DI CIELO E DI TERRA - PAROLE D´AMORE
di EDOARDO COMIOTTO
Per il giornalista Dina Bridda , Edoardo C. “appartiene a quella razza umana in via di estinzione, che non accetta certi schematismi della vita e non si lascia definire solo dal ruolo sociale ricoperto. ..In lui c’è il bisogno di esprimersi anche in altro modo, la poesia, segno inequivocabile che ai comportamenti usuali del quotidiano, egli sente la necessità di far seguire una sorta di didascalia spirituale contenuta nelle parole componenti talvolta la musicalità, talvolta l’asprezza di un verso scritto per “dire” sempre qualcosa.
Lo fa con naturalezza e salda coscienza del mezzo espressivo, riuscendo a raggiungere apprezzabili risultati sia nell’abbandono della lirica che nel raziocinio del “pamphlet”, sia lasciandosi travolgere dalla forza dei migliori sentimenti umani, sia cercando di mettersi a fianco delle cose e degli avvenimenti per osservarli e descriverli.
Lo fa adoperando strumenti e codici antichi assai cari all’esperienza di qualsiasi persona attenta al buon uso delle lettere. La lingua. Ne adopera due, entrambe “madri” per lui, e non sembri un paradosso. La dimestichezza con la lingua ufficiale e col dialetto di casa gli derivano, la prima, da buoni studi e da consuetudine sociale, la seconda, da un innato senso di appartenenza che, proprio attraverso l’uso del vernacolo, intende esaltare al massimo nella suggestione della poesia.
La parola. E’ una parola poetica scarna, essenziale, moderatamente aggettivata, tesa ad arrivare alla sostanza delle cose senza fumose circonlocuzioni. Talvolta è anche cruda, realista fino a far male, poco incline all’indulgenza che la poesia potrebbe trasfigurare.”

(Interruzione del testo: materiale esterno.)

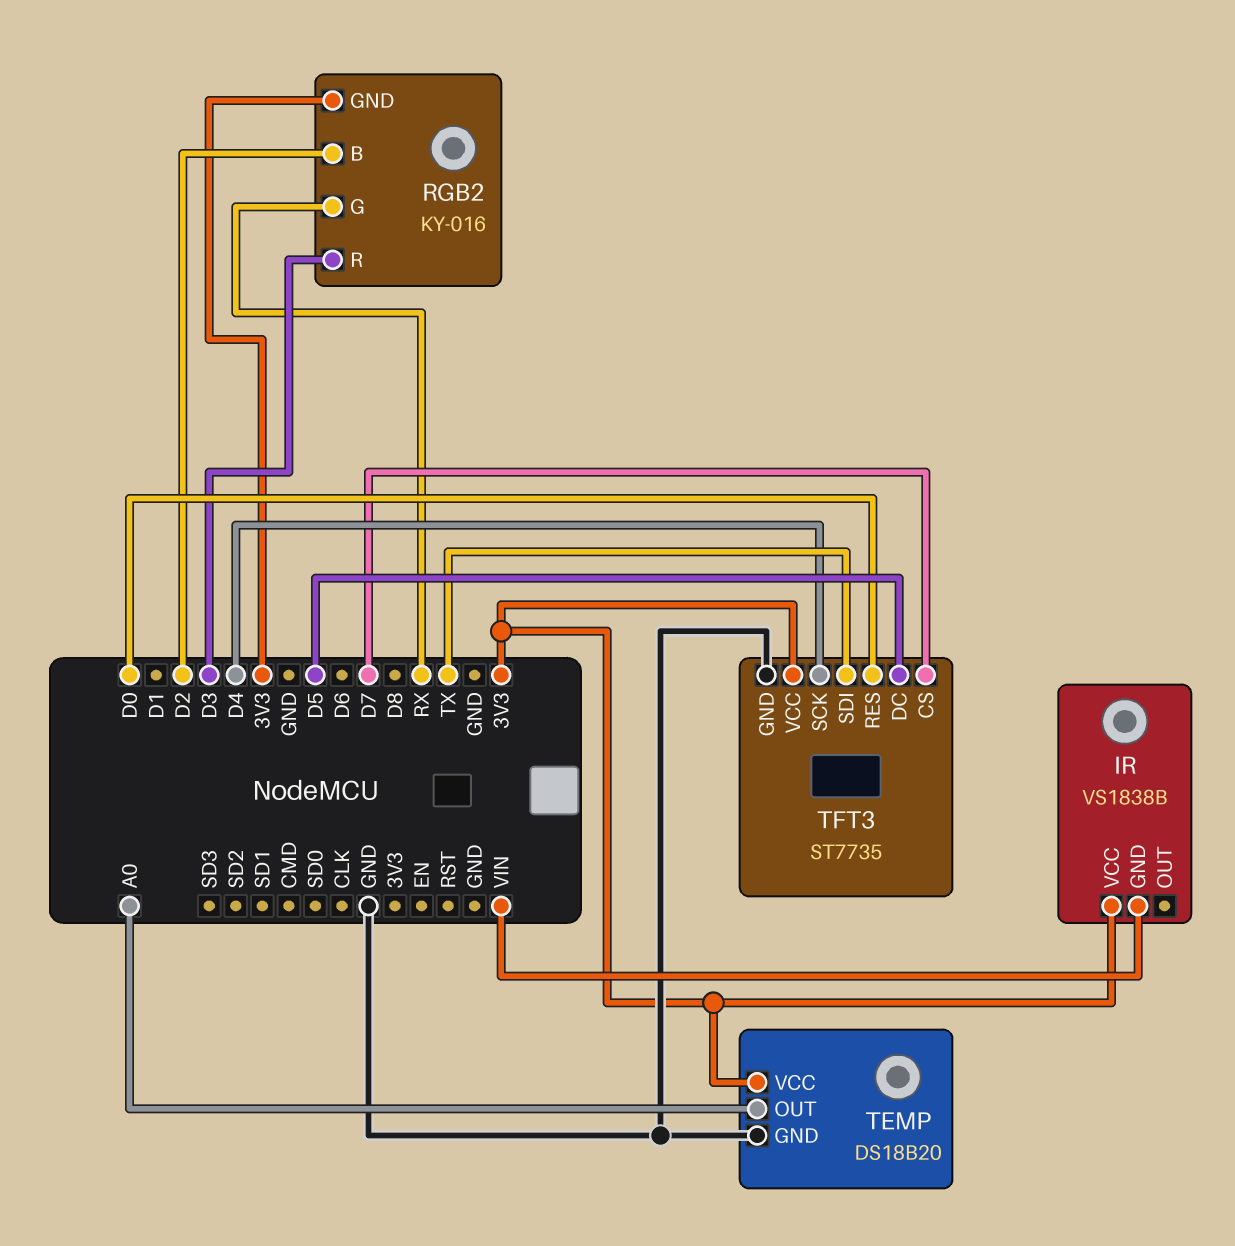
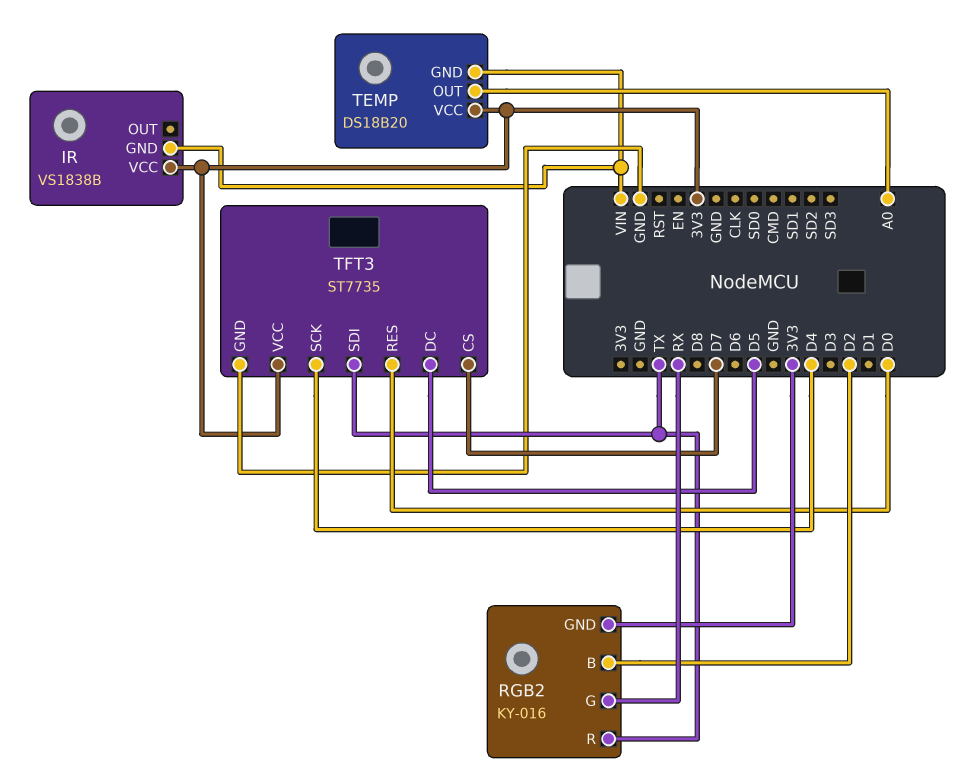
RGB2 pin R: D3 -> TX
TEMP pin GND: GND -> VIN

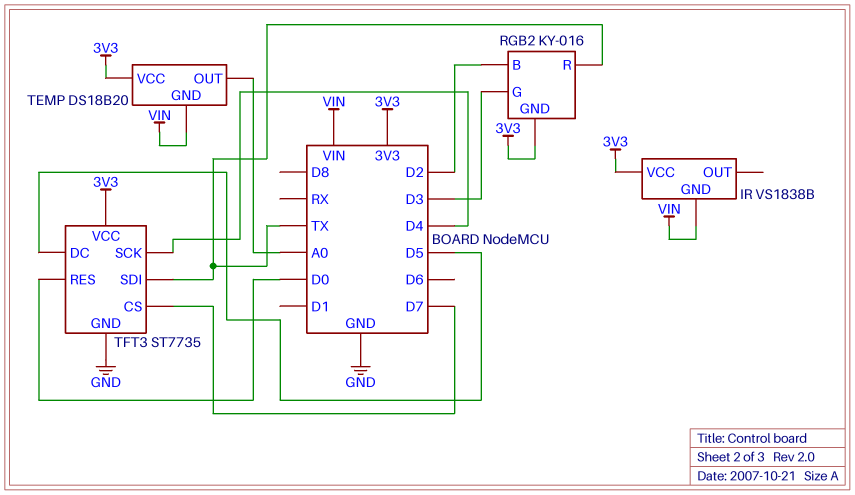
RGB2 pin G: RX -> D3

L’avv, Agostino Perale, amico poeta e critico d’arte, così ha comentato queste poesie: “ le vedo e sento con altrettanta tensione di un unico mosaico: tutte al loro posto giusto.
A disegnare la realtà vera di un tempo passato, oppure la presenza attuale e viva di un ricordo? Se poche parole, brevi e nitide immagini, sanno suscitare questo dubbio, allora vuol dire che , suscitato questo dubbio, allora vuol dire che hanno colpito nel segno, che lasciano aperto un solco: con tutta la sua ferita e la speranza di un seme.
Tutto questo, io penso, sale molto di più che parlare e discutere di poesia: anche perché è inutile cercare di dare definizione a ciò che, per sua natura, lo rifiuta. A me piace godere le assonanze e le dissonanze, chiudere gli occhi e lasciare sciolta ogni briglia, che i ( tanto i ricordi quanto le speranze) se ne vadano liberi a spaventare le galline sulle vie delle case di campagna dove la poesia rifiuta confini.”
Rebellato Editore -Anno1993 – 1.000 copie esaurite.